— START OF Extract provided —
The 8 Series Convertible may have lost its roof, but that has done little to upset the car's gorgeous proportions and outstanding driving performance.

Thanks to the new number that has recently been revived, the 8 nomenclature signifies a powerful and admired place at the top of BMW's lineup and the 8 Series Convertible clearly has the looks and the performance to back that up.

After all, this isn't just any car, mind you. This is the 8 Series Convertible.

With its top down, the 8 Series Convertible looks absolutely stunning

It isn't fast. It's blistering

BMW's decision to make the 8er more of a sports car and not a grand tourer has endowed the car with the sort of performance that can potentially shame a modern supercar. And it isn't any different for the drop-top variant that you see here.

The Convertible is capable of hitting the 100km/h from rest in just 3.9 seconds, thanks to the sumptuous 530 Bavarian horses from the 4.4-litre twin-turbo V8 gem underneath its long, swooping bonnet.

Floor the right pedal and the car will hurtle to the 100km/h in just 3.9 seconds, accompanied by a provocative exhaust note

And although the century sprint timing is just a couple of insignificant milliseconds slower than its Coupe brethren, the fact that the 8 Series Convertible is capable of getting my palms sweaty just after 10 minutes of driving round the curvy roads of Portugal is the first clue that BMW is offering no particular compromises in terms of driveability with the car.

There is ample outright pace that matches the 8er's eruptive character and undeniable drama, which gives the car a special sort of ability that will enrich everyday driving and occasional speeding in a way that its rivals cannot.

The full-on vomit-inducing 750Nm of torque gushes out so instantly yet smoothly that the car's weight of over two tonnes is shouldered quite easily. Thus, the 8er Convertible's speed feels instant and accessible in a way that will very naturally force you to brake a lot earlier than you usually would before attacking a corner.

Round bends, the 8er Convertible holds its own almost too well, with perfect chassis balance and ample feedback

It isn't good. It's gr8

You could brake late, as I've tried, but a fair amount of pressure needs to be exerted on the brake pedal to ensure you shed off all that speed before entering the bend. But this driving behaviour didn't last more than three bends - not because it's tiresome to drive that way, but because the 8er Convertible is so mighty quick on the road that having the need to lose all that speed earlier than usual seems necessary.

Still, there's no denying just how dynamically sound and agile this car is around bends. Going in corners might just be a fraction of a second slower with early braking, but with its all-wheel drive system and grippy tyres (specifically customised by Bridgestone for this model) that bite the bitumen firmly and progressively, there's little fuss about how you can tighten the lines and explode out of the corners in a way that's satisfying and confidence-inspiring.
— END OF Extract provided —
— START OF Stored data —
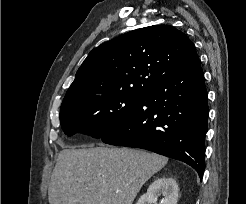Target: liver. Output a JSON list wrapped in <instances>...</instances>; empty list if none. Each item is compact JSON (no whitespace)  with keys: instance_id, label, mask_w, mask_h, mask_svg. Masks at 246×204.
I'll use <instances>...</instances> for the list:
<instances>
[{"instance_id":"liver-1","label":"liver","mask_w":246,"mask_h":204,"mask_svg":"<svg viewBox=\"0 0 246 204\" xmlns=\"http://www.w3.org/2000/svg\"><path fill=\"white\" fill-rule=\"evenodd\" d=\"M167 162V157L136 149H63L51 175L49 204H132Z\"/></svg>"}]
</instances>
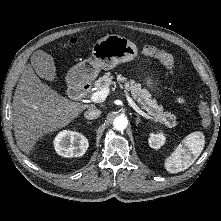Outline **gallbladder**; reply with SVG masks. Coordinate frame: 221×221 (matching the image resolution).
<instances>
[{"mask_svg":"<svg viewBox=\"0 0 221 221\" xmlns=\"http://www.w3.org/2000/svg\"><path fill=\"white\" fill-rule=\"evenodd\" d=\"M31 63L36 70V76L41 81H56L54 59L45 51H35L31 55Z\"/></svg>","mask_w":221,"mask_h":221,"instance_id":"bac80fb5","label":"gallbladder"}]
</instances>
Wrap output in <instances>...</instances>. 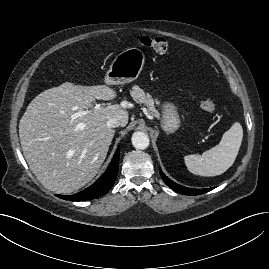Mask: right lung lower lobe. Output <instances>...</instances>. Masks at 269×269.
<instances>
[{
	"label": "right lung lower lobe",
	"instance_id": "obj_1",
	"mask_svg": "<svg viewBox=\"0 0 269 269\" xmlns=\"http://www.w3.org/2000/svg\"><path fill=\"white\" fill-rule=\"evenodd\" d=\"M119 156H120V147H118V149L116 150L113 159L109 167L105 171V173L90 187L71 196L68 195H57V196L64 200L85 201L105 195L113 186L115 179L117 177L119 167Z\"/></svg>",
	"mask_w": 269,
	"mask_h": 269
}]
</instances>
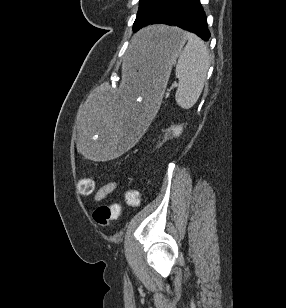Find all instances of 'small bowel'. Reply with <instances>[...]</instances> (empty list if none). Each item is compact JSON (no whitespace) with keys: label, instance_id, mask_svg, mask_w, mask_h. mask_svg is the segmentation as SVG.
I'll list each match as a JSON object with an SVG mask.
<instances>
[{"label":"small bowel","instance_id":"obj_1","mask_svg":"<svg viewBox=\"0 0 286 308\" xmlns=\"http://www.w3.org/2000/svg\"><path fill=\"white\" fill-rule=\"evenodd\" d=\"M116 188V184L115 183H108L106 185H104L103 187H101L96 196L95 199L97 201H100L102 199H104L109 193H111L114 189Z\"/></svg>","mask_w":286,"mask_h":308}]
</instances>
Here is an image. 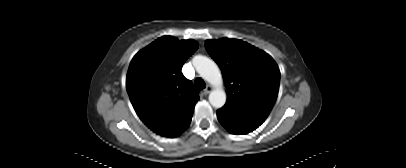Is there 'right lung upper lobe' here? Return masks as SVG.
<instances>
[{"label":"right lung upper lobe","mask_w":406,"mask_h":168,"mask_svg":"<svg viewBox=\"0 0 406 168\" xmlns=\"http://www.w3.org/2000/svg\"><path fill=\"white\" fill-rule=\"evenodd\" d=\"M197 48L194 40L163 36L130 63L126 88L131 103L140 119L159 135L177 136L192 119L199 96L180 70Z\"/></svg>","instance_id":"cb5924a9"}]
</instances>
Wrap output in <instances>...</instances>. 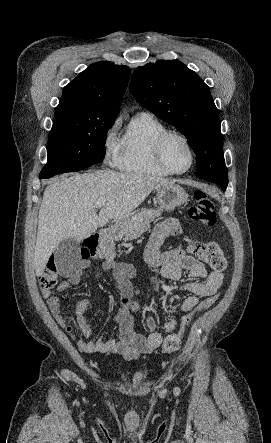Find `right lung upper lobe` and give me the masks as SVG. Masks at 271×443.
Segmentation results:
<instances>
[{"label":"right lung upper lobe","instance_id":"cb5924a9","mask_svg":"<svg viewBox=\"0 0 271 443\" xmlns=\"http://www.w3.org/2000/svg\"><path fill=\"white\" fill-rule=\"evenodd\" d=\"M129 77L126 66L93 63L64 87L57 107H72L93 118L117 116Z\"/></svg>","mask_w":271,"mask_h":443}]
</instances>
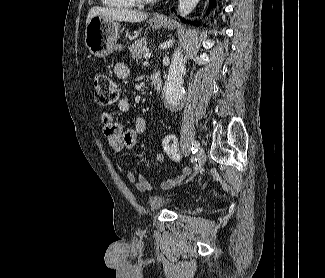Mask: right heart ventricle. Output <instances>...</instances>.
I'll return each mask as SVG.
<instances>
[{"instance_id":"1","label":"right heart ventricle","mask_w":325,"mask_h":278,"mask_svg":"<svg viewBox=\"0 0 325 278\" xmlns=\"http://www.w3.org/2000/svg\"><path fill=\"white\" fill-rule=\"evenodd\" d=\"M101 3L114 9H130L136 5L134 0H101Z\"/></svg>"}]
</instances>
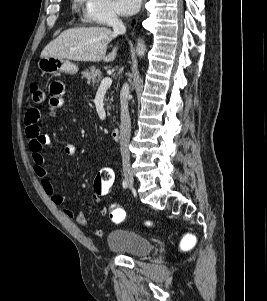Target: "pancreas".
Here are the masks:
<instances>
[{
    "label": "pancreas",
    "mask_w": 267,
    "mask_h": 301,
    "mask_svg": "<svg viewBox=\"0 0 267 301\" xmlns=\"http://www.w3.org/2000/svg\"><path fill=\"white\" fill-rule=\"evenodd\" d=\"M83 77L87 80V83L89 85H92L93 87L95 85H98V83L100 82L101 78H102V73L99 69H97L96 67L92 66L89 68V70H86L82 73ZM113 101V98L110 99V103L107 104V110L111 109V102Z\"/></svg>",
    "instance_id": "pancreas-1"
}]
</instances>
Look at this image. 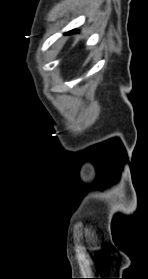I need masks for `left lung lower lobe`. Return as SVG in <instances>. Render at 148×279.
Listing matches in <instances>:
<instances>
[{
    "label": "left lung lower lobe",
    "instance_id": "obj_1",
    "mask_svg": "<svg viewBox=\"0 0 148 279\" xmlns=\"http://www.w3.org/2000/svg\"><path fill=\"white\" fill-rule=\"evenodd\" d=\"M76 32L75 30H72V31H69L67 34H71V33H74Z\"/></svg>",
    "mask_w": 148,
    "mask_h": 279
}]
</instances>
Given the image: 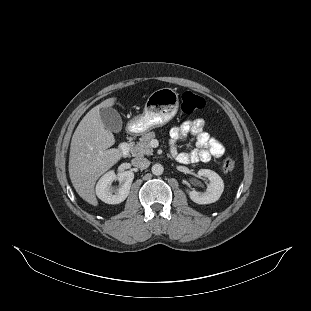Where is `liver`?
<instances>
[{
	"instance_id": "obj_1",
	"label": "liver",
	"mask_w": 311,
	"mask_h": 311,
	"mask_svg": "<svg viewBox=\"0 0 311 311\" xmlns=\"http://www.w3.org/2000/svg\"><path fill=\"white\" fill-rule=\"evenodd\" d=\"M117 98L112 97L93 107L80 121L71 140L69 175L71 182L86 202L98 205L94 186L97 179L115 165L122 157L115 144L112 132L105 128L100 109L113 106Z\"/></svg>"
}]
</instances>
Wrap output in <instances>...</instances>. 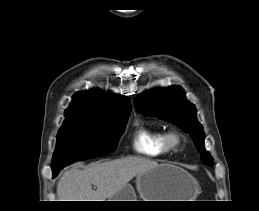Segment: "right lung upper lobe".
<instances>
[{
	"instance_id": "right-lung-upper-lobe-1",
	"label": "right lung upper lobe",
	"mask_w": 259,
	"mask_h": 211,
	"mask_svg": "<svg viewBox=\"0 0 259 211\" xmlns=\"http://www.w3.org/2000/svg\"><path fill=\"white\" fill-rule=\"evenodd\" d=\"M130 100L101 90L78 92L65 115L87 113L93 115H115L130 113Z\"/></svg>"
}]
</instances>
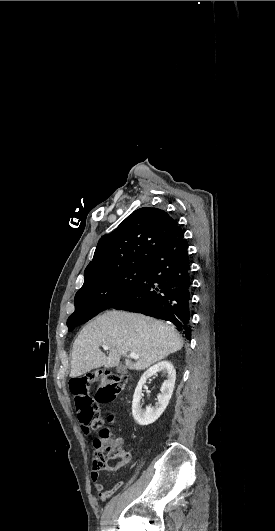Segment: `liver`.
<instances>
[{
	"instance_id": "liver-1",
	"label": "liver",
	"mask_w": 275,
	"mask_h": 531,
	"mask_svg": "<svg viewBox=\"0 0 275 531\" xmlns=\"http://www.w3.org/2000/svg\"><path fill=\"white\" fill-rule=\"evenodd\" d=\"M107 345L109 355L99 347ZM183 347L181 335L173 325L125 311H105L79 333L72 349L70 377H80L92 369L118 367L126 357L128 369L144 371ZM128 353L140 359L132 361Z\"/></svg>"
}]
</instances>
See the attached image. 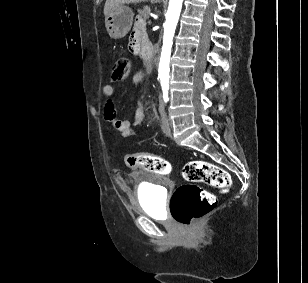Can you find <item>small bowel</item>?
<instances>
[{
	"label": "small bowel",
	"instance_id": "1",
	"mask_svg": "<svg viewBox=\"0 0 308 283\" xmlns=\"http://www.w3.org/2000/svg\"><path fill=\"white\" fill-rule=\"evenodd\" d=\"M145 22L142 18L138 17L135 20L133 30L130 34L128 41V50L132 54H139L141 52V43L146 38ZM143 73L137 72L133 75L132 81L137 84L143 80ZM103 94L106 97V103L104 106V118L111 123L113 127L123 136L128 137L136 135L137 131L135 127L141 125L145 118V109L138 107L131 120L120 119L118 117L115 101H114V87L112 85H105L103 87Z\"/></svg>",
	"mask_w": 308,
	"mask_h": 283
}]
</instances>
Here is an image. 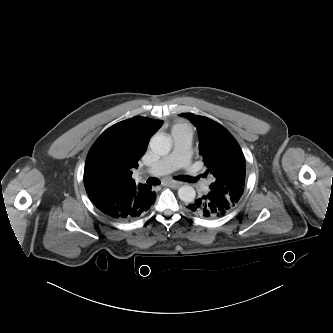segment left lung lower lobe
Segmentation results:
<instances>
[{
  "instance_id": "left-lung-lower-lobe-1",
  "label": "left lung lower lobe",
  "mask_w": 333,
  "mask_h": 333,
  "mask_svg": "<svg viewBox=\"0 0 333 333\" xmlns=\"http://www.w3.org/2000/svg\"><path fill=\"white\" fill-rule=\"evenodd\" d=\"M234 208L225 196L209 191L188 206V209L205 218L216 219L224 216Z\"/></svg>"
}]
</instances>
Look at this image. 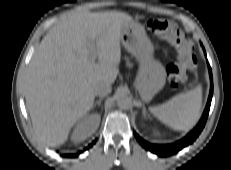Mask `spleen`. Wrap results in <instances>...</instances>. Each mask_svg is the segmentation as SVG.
<instances>
[{
	"label": "spleen",
	"instance_id": "1",
	"mask_svg": "<svg viewBox=\"0 0 231 170\" xmlns=\"http://www.w3.org/2000/svg\"><path fill=\"white\" fill-rule=\"evenodd\" d=\"M201 105L202 90L198 86L172 97L161 105L151 107L150 112L175 130H188L199 120Z\"/></svg>",
	"mask_w": 231,
	"mask_h": 170
}]
</instances>
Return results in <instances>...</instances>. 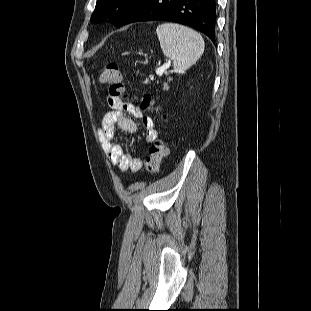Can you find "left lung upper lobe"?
Masks as SVG:
<instances>
[{
    "instance_id": "1",
    "label": "left lung upper lobe",
    "mask_w": 311,
    "mask_h": 311,
    "mask_svg": "<svg viewBox=\"0 0 311 311\" xmlns=\"http://www.w3.org/2000/svg\"><path fill=\"white\" fill-rule=\"evenodd\" d=\"M136 0H97L95 11L92 14L93 23L109 22L119 25L122 16L131 8Z\"/></svg>"
}]
</instances>
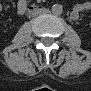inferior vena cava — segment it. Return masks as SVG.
<instances>
[{"label":"inferior vena cava","instance_id":"inferior-vena-cava-1","mask_svg":"<svg viewBox=\"0 0 91 91\" xmlns=\"http://www.w3.org/2000/svg\"><path fill=\"white\" fill-rule=\"evenodd\" d=\"M47 13V8L33 9V15Z\"/></svg>","mask_w":91,"mask_h":91}]
</instances>
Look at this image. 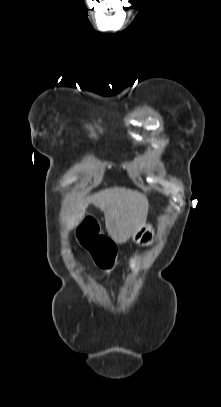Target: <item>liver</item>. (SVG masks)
I'll list each match as a JSON object with an SVG mask.
<instances>
[{"label":"liver","mask_w":221,"mask_h":407,"mask_svg":"<svg viewBox=\"0 0 221 407\" xmlns=\"http://www.w3.org/2000/svg\"><path fill=\"white\" fill-rule=\"evenodd\" d=\"M90 203L104 212L106 230L117 244L127 242L146 223L148 200L137 191L115 187L88 196L76 204L68 221L71 227L80 223Z\"/></svg>","instance_id":"6515ba94"}]
</instances>
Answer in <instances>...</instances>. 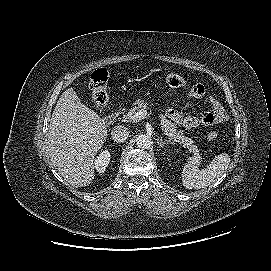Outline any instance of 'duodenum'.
<instances>
[{"mask_svg": "<svg viewBox=\"0 0 271 271\" xmlns=\"http://www.w3.org/2000/svg\"><path fill=\"white\" fill-rule=\"evenodd\" d=\"M120 115V111L116 110L110 114H108L104 119H103V125L105 127L110 126L113 122H115Z\"/></svg>", "mask_w": 271, "mask_h": 271, "instance_id": "obj_1", "label": "duodenum"}]
</instances>
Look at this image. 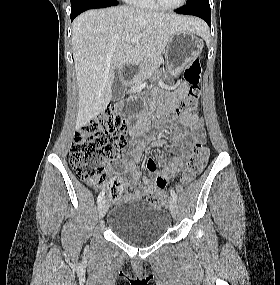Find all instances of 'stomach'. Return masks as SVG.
Masks as SVG:
<instances>
[{
  "label": "stomach",
  "instance_id": "obj_1",
  "mask_svg": "<svg viewBox=\"0 0 280 285\" xmlns=\"http://www.w3.org/2000/svg\"><path fill=\"white\" fill-rule=\"evenodd\" d=\"M202 42L194 33L187 30L175 32L166 47V65L169 72L177 76L182 67L195 59L202 51Z\"/></svg>",
  "mask_w": 280,
  "mask_h": 285
}]
</instances>
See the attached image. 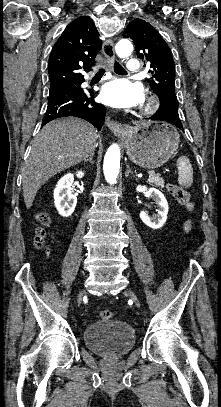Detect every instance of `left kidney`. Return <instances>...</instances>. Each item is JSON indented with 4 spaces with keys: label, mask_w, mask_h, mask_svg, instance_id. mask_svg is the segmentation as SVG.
— END OF Stored data —
Exercise instructions:
(a) Answer these questions from the BMW 8 Series Convertible review, one line each:
(i) What engine sits under the car's bonnet?
(ii) How much torque does the car deliver?
(iii) Which company customized the tires for this model?
(b) Carry on the review of the BMW 8 Series Convertible from the point where it stops.

Results for each task:
(a)
(i) A 4.4-liter twin-turbo V8 producing 530 horsepower.
(ii) 750Nm.
(iii) Bridgestone.

(b)
Sporty it may be, luxurious touches like a neck warmer isn't forgotten in this topless car

Driven thus, in the Sports Plus mode that we did, the 8er Convertible's engine is loud but predictably great in different depths. It sounds nothing short of epic at high revs, soulful through mid-range and crackling at lower speeds. It suits a modern sports car almost too perfectly.

Funnily, if you were to compare this with, say, the Porsche 911 Turbo Cabriolet, the 8er Convertible might just come across as a car that's less tiresome to drive daily with its front-engined layout and somewhat more predictable behaviour.
In the 8er, the precise eight-speed gearbox helps a lot in terms of predictability. It mixes smoothness with responsiveness in a way that's befitting of a sports car. It rarely steps out of your intentions and is often able to keep up with your inputs during hot-blooded fiery-styled driving.

The 8er Convertible soaks up bumpy bitumen well, sending almost no sorts of coarseness to the cabin as you drive

This helps amply, more so when you're so focused that nothing else seems to be able to take your concentration off the road. Nothing else but just the driving, even when it's a simple long straight road.

During these times, you'll also be keen to take notice of the fact that the drop-top BMW is able to soak up the broken roads as well as it swallows them. It's almost difficult to fault the car's ride on a micro level, given how it conducted itself really well on bits and pieces of bumpy roads.

It isn't premium. It's luxurious

On the inside, the styling is identical to that of the 8 Series Coupe. You'll still be getting the full-on luxury of a cabin that's covered with high-end materials and visual goodness.

Cabin is what you'd expect - luxurious, sporty, visually stunning, expensive to the touch...

Where the differences lie, other than the roof, is the smaller boot space of 350 litres (as compared to the Coupe's 420 litres), the availability of integrated neck warmers in the front seat head restraints as well as the Convertible's extra weight of 125kg.

The resulted weight is due to the lack of a solid roof, which means new underbody panels and extra bracing is necessary to keep the car as rigid as its Coupe brethren.

With its top down, there's a wind deflector available as standard. However, unlike an automatic one like most convertibles, the 8er comes with a manual wind deflector that can be set up in the back seat area, or easily folded in half and kept in the boot when not required.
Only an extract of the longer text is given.